* Work request
Leave every picture out, and print the full listing again exactly.

** Provided material follows **

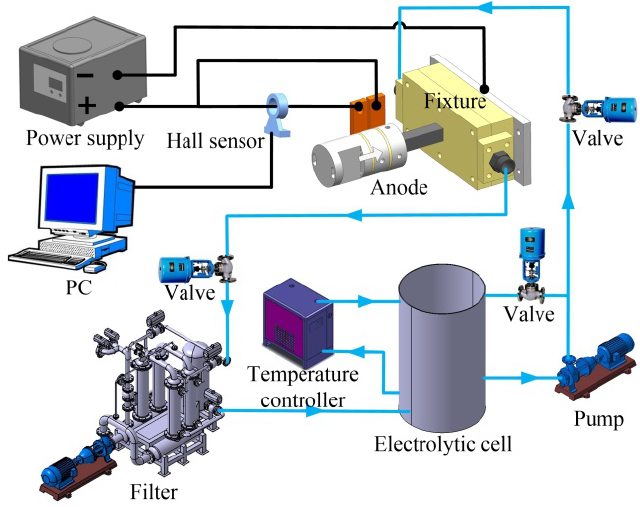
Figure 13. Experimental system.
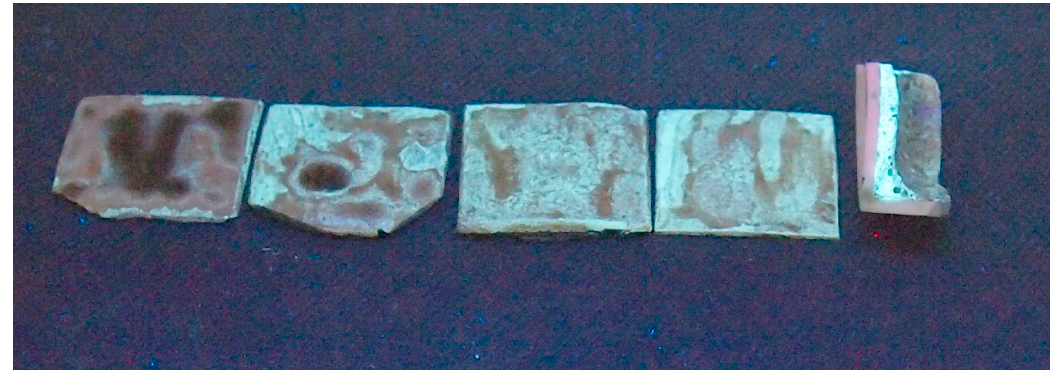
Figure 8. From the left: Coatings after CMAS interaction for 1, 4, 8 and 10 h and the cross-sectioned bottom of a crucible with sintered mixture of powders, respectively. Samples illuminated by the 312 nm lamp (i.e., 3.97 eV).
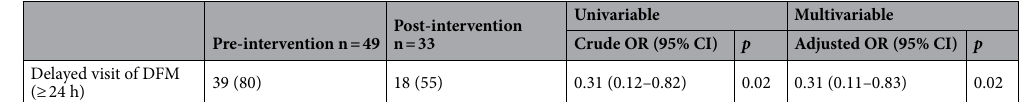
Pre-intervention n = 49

** End of Provided material **

* Answer below
Figure 13. Experimental system.
Figure 8. From the left: Coatings after CMAS interaction for 1, 4, 8 and 10 h and the cross-sectioned bottom of a crucible with sintered mixture of powders, respectively. Samples illuminated by the 312 nm lamp (i.e., 3.97 eV).
Pre-intervention n = 49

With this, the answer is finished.